(What to produce) In the data that follows, find the line with "index dip: (1086, 785)"; transcribe it, every later line up to the one with "pinky pip: (1211, 819)", and that line as well, exactly and with no others.
[Data for the task]
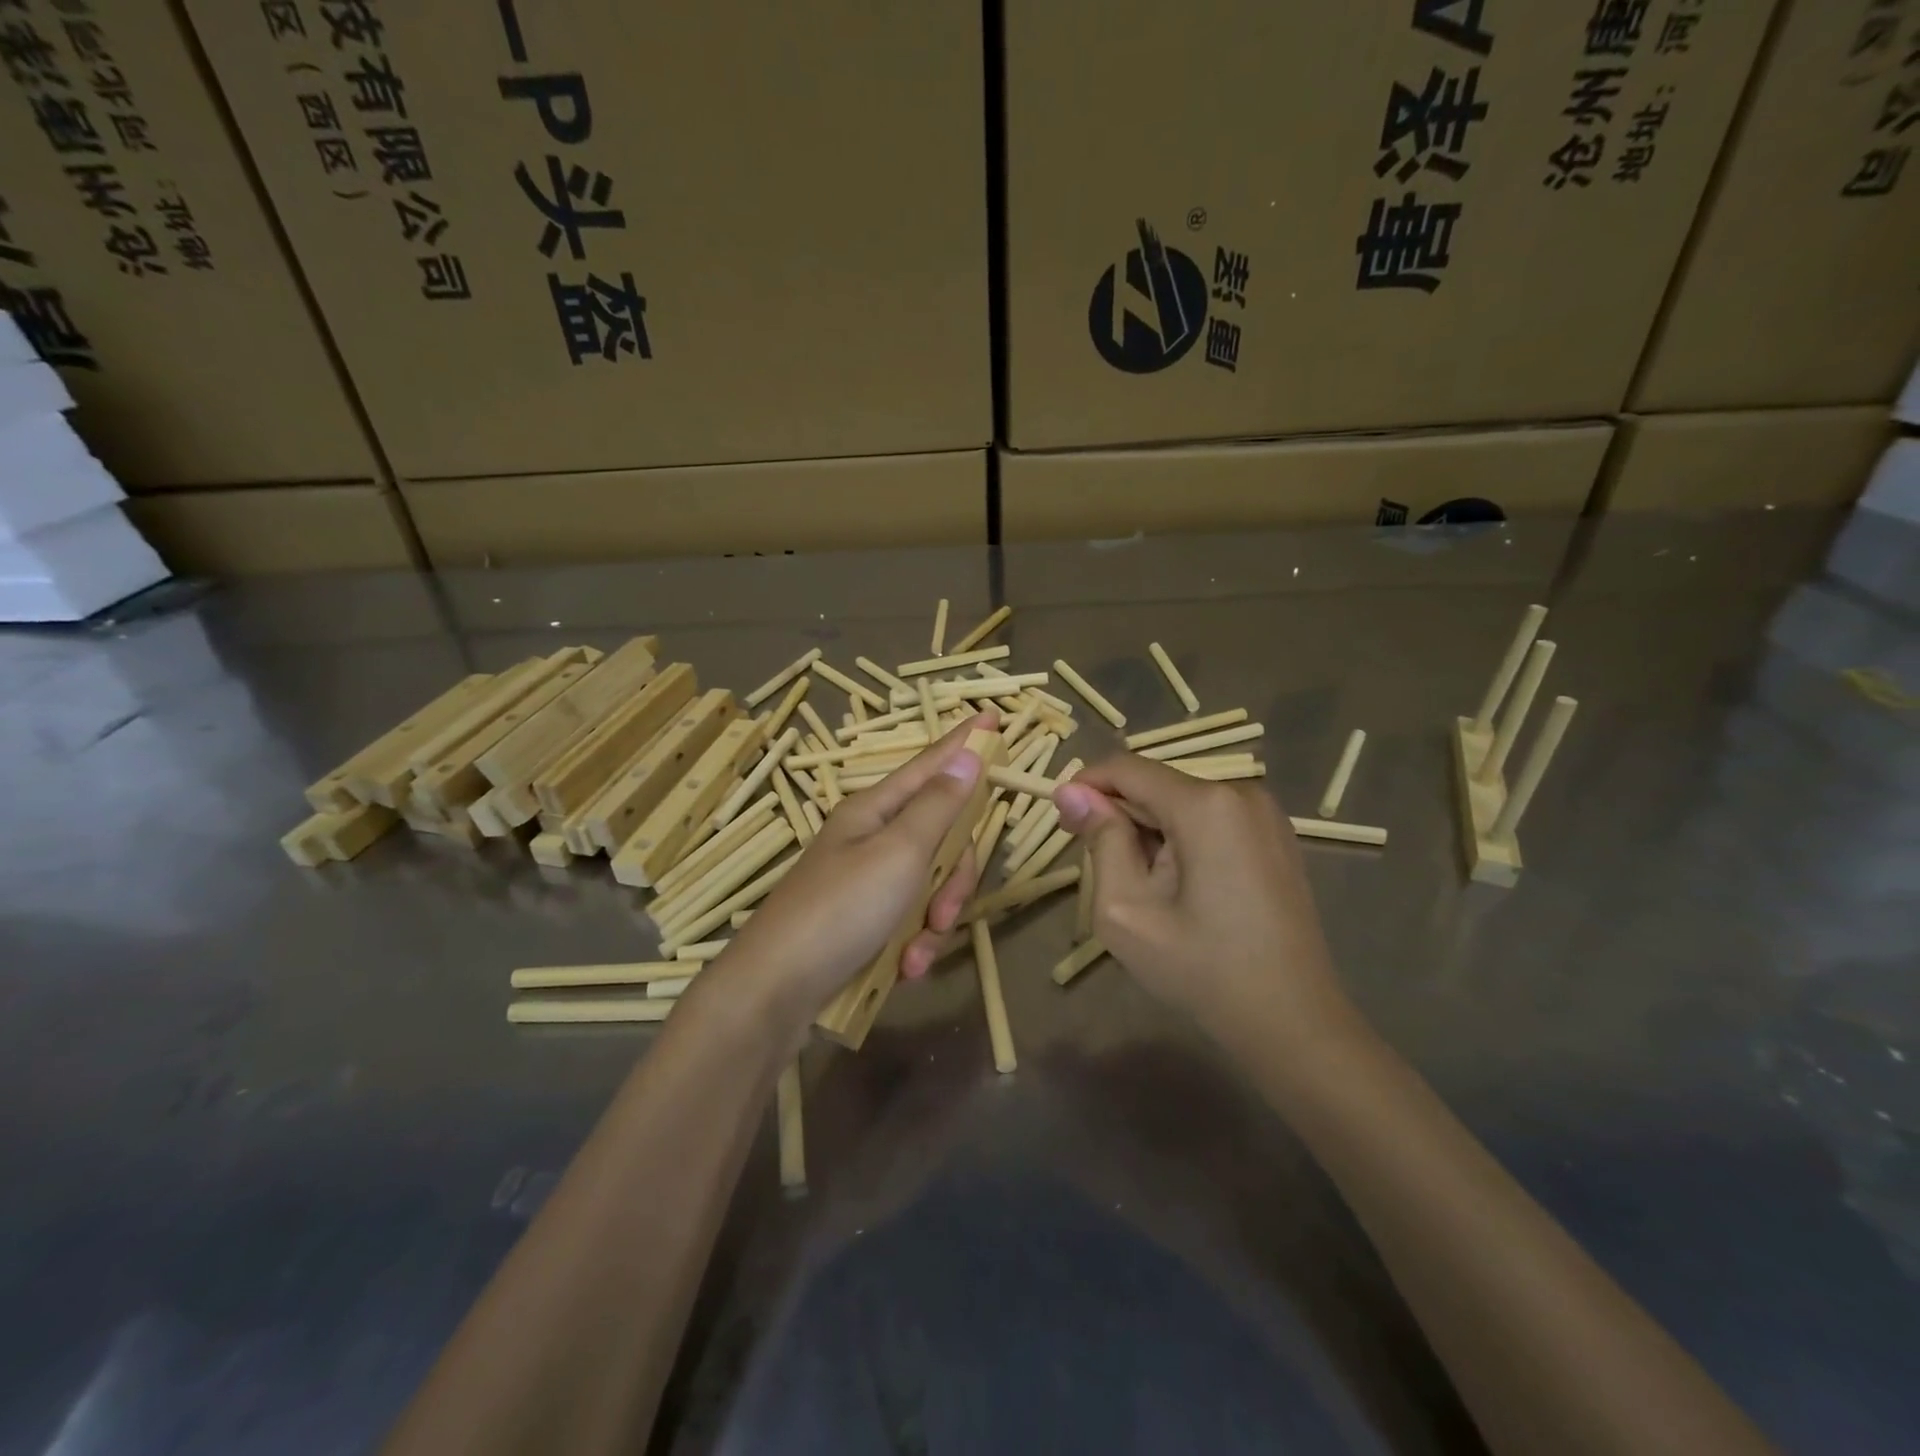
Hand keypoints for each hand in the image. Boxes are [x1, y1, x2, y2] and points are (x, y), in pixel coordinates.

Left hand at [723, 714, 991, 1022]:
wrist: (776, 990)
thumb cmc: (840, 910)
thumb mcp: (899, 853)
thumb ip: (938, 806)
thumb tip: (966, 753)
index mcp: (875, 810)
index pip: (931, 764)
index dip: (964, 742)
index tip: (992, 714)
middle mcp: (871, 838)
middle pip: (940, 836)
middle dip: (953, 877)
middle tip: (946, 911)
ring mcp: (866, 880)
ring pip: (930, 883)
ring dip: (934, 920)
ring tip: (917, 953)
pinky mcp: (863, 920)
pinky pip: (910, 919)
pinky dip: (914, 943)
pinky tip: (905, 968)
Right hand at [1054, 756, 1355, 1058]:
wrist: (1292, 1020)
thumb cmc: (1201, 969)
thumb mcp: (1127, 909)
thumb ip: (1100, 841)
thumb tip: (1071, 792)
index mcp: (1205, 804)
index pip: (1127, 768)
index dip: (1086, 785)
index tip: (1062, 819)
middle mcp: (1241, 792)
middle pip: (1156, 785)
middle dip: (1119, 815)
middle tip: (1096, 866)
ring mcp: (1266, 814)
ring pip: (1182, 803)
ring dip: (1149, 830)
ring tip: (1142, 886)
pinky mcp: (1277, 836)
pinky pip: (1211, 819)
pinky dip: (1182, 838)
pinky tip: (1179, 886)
[/Data for the task]
(Response below)
index dip: (1086, 785)
index tip: (1062, 819)
middle mcp: (1241, 792)
middle pip: (1156, 785)
middle dip: (1119, 815)
middle tip: (1096, 866)
ring mcp: (1266, 814)
ring pip: (1182, 803)
ring dip: (1149, 830)
ring tip: (1142, 886)
pinky mcp: (1277, 836)
pinky pip: (1211, 819)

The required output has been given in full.